Daher stärkt die 10. GWB-Novelle die Möglichkeit der Anordnung einstweiliger Maßnahmen, eine (nur) mündliche Anhörung und eine beschleunigte Akteneinsicht. Daneben wird eine Norm betreffend Digitalkonzerne mit überragender marktübergreifender Bedeutung eingeführt, die frühzeitige Kontrolle ermöglichen soll. Zudem erfolgt die Klarstellung, dass potentiell schädliche Auswirkungen des Missbrauchs eines marktbeherrschenden Unternehmens genügen. Nicht nur der Marktmachtmissbrauch durch Digitalkonzerne wird neu gefasst, sondern auch der Zugang zu deren Daten. Auch um bei einem „tipping“-Prozess zum Marktbeherrscher frühzeitig eingreifen zu können, ist ein Recht auf den Zugang von Daten etwa für unterlegene Vertragspartner vorgesehen: Daten sind nun essential facilities. Schließlich sollen die Vorschriften zu marktmächtigen Unternehmen nicht mehr nur kleinen und mittleren Unternehmen, sondern allen Unternehmen – also auch Großkonzernen – Schutz gewähren.
Lex Kühnen
Gleichsam auf den letzten Metern wurde eine weitere Regelung eingeführt, die wohl in engem Zusammenhang mit den derzeitigen Verfahren in Sachen Facebook steht. Bekanntlich hat das Bundeskartellamt Facebook aufgegeben, die Datenzusammenführung mit WhatsApp wieder zu entflechten. Der für das Verfahren zuständige 1. Kartellsenat des OLG Düsseldorf hatte an der Rechtmäßigkeit der behördlichen Verfügung ernstliche Zweifel und versagte dem Beschluss des Bundeskartellamtes die sofortige Vollziehung. Facebook musste daher keine Entflechtung vornehmen. Der daraufhin vom Bundeskartellamt angerufene BGH vermochte indes dem OLG Düsseldorf nicht zu folgen und bestätigte die sofortige Vollziehbarkeit des Beschlusses des Bundeskartellamtes. Facebook rief daraufhin nochmals den 1. Kartellsenat des OLG Düsseldorf um einstweiligen Rechtsschutz an, der auch gewährt wurde: Die Düsseldorfer Richter um Professor Jürgen Kühnen ordneten mit einem sog. Hängebeschluss die aufschiebende Wirkung der Beschwerde gegen die Verfügung des Bundeskartellamts vorläufig bis zu seiner Entscheidung über den zweiten Eilantrag an. Damit hat der Senat die Verpflichtung von Facebook einstweilen ausgesetzt, die Anordnungen des Bundeskartellamtes umzusetzen. Gegen diesen letzten Hängebeschluss des 1. Kartellsenates des OLG Düsseldorf geht nun das Bundeskartellamt vor. Der BGH hat die Beschwerde jedenfalls zugelassen.

Datenauszug:
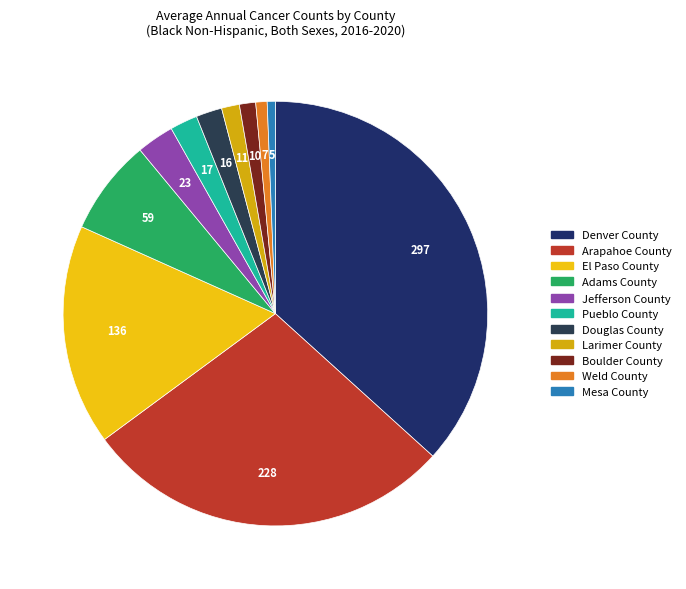

How many segments does this pie chart have?

11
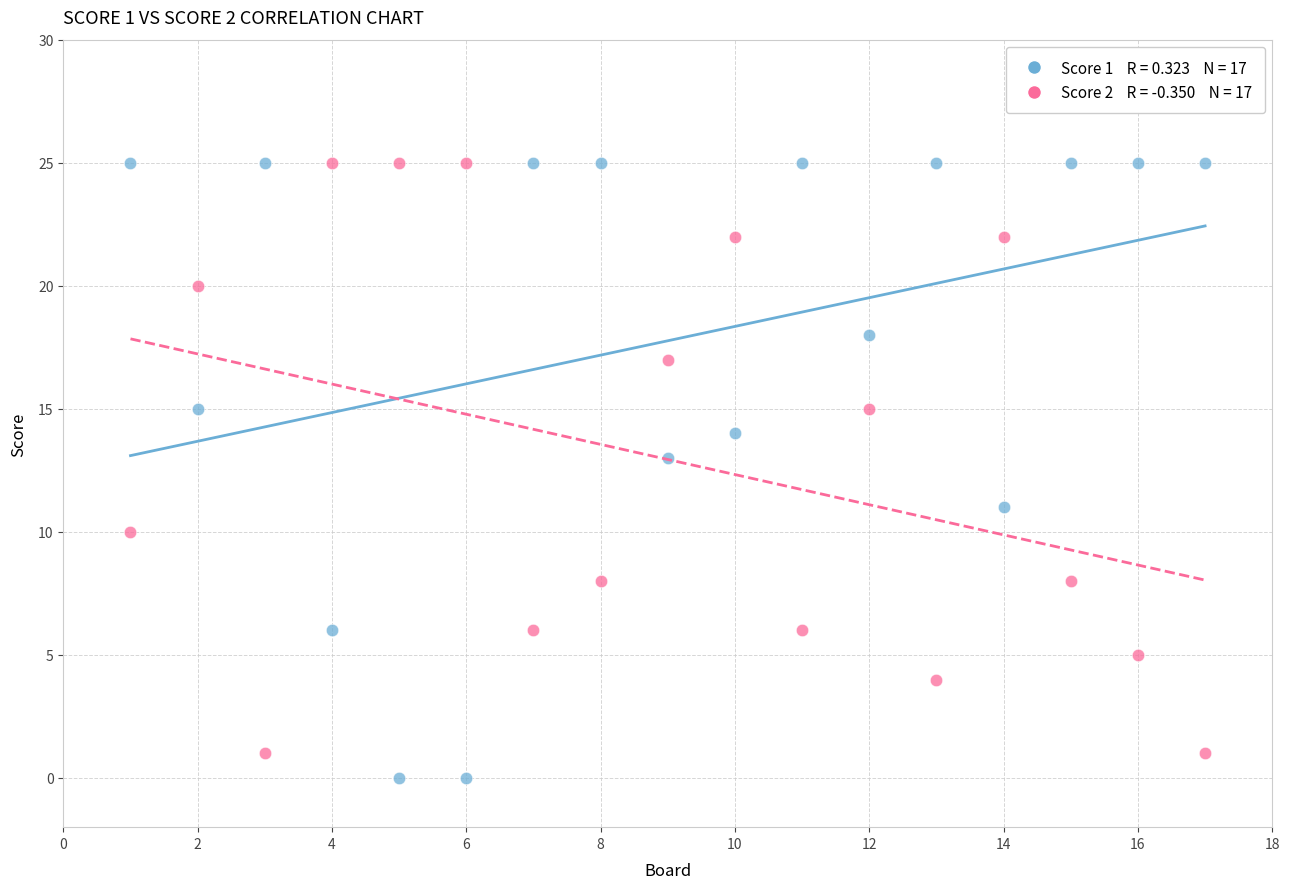

Across all data points, what is the range of X values (max minus min)?

16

Aufgaben und Übungen:
(a) Welche Instrumente stärkt die Novelle laut dem Satz „Daher stärkt die 10. GWB-Novelle …“ im Text zur 10. GWB-Novelle? Zähle sie vollständig auf.
(b) Führe bitte den Text zur 10. GWB-Novelle nach seinem letzten Satz weiter.
Die Zeilen stehen in keinem Zusammenhang mit dem Text zur 10. GWB-Novelle.

Geordnete Antworten:
(a)
- die Möglichkeit der Anordnung einstweiliger Maßnahmen
- eine (nur) mündliche Anhörung
- eine beschleunigte Akteneinsicht

(b)
Womöglich vor dem Hintergrund ausgezeichneter politischer Vernetzung und dem vorbeschriebenen Verfahren wurde der Instanzenzug – OLG Düsseldorf als Instanzgericht, BGH als Rechtsmittelgericht – nun für Digitalkonzerne abgeschafft. Ob diese Beschädigung des Düsseldorfer Gerichtsstandortes und die Verkürzung des Rechtsschutzes Bestand haben kann, wird noch zu klären sein. Wir werden berichten.
ECN+
Der Anlass der Novelle war die Umsetzung der ECN+ Richtlinie. Der Kern der Richtlinie ist die Verbesserung der Zusammenarbeit der Kartellbehörden der Europäischen Union.
Auch wenn es diesbezüglich in Deutschland zu keinen wesentlichen inhaltlichen Änderungen der behördlichen Befugnisse kommt, werden die bisherigen Regelungen des GWB gleichsam entflochten und insgesamt neu geordnet.
Ende der „Verböserung“ bei Bußgeldern?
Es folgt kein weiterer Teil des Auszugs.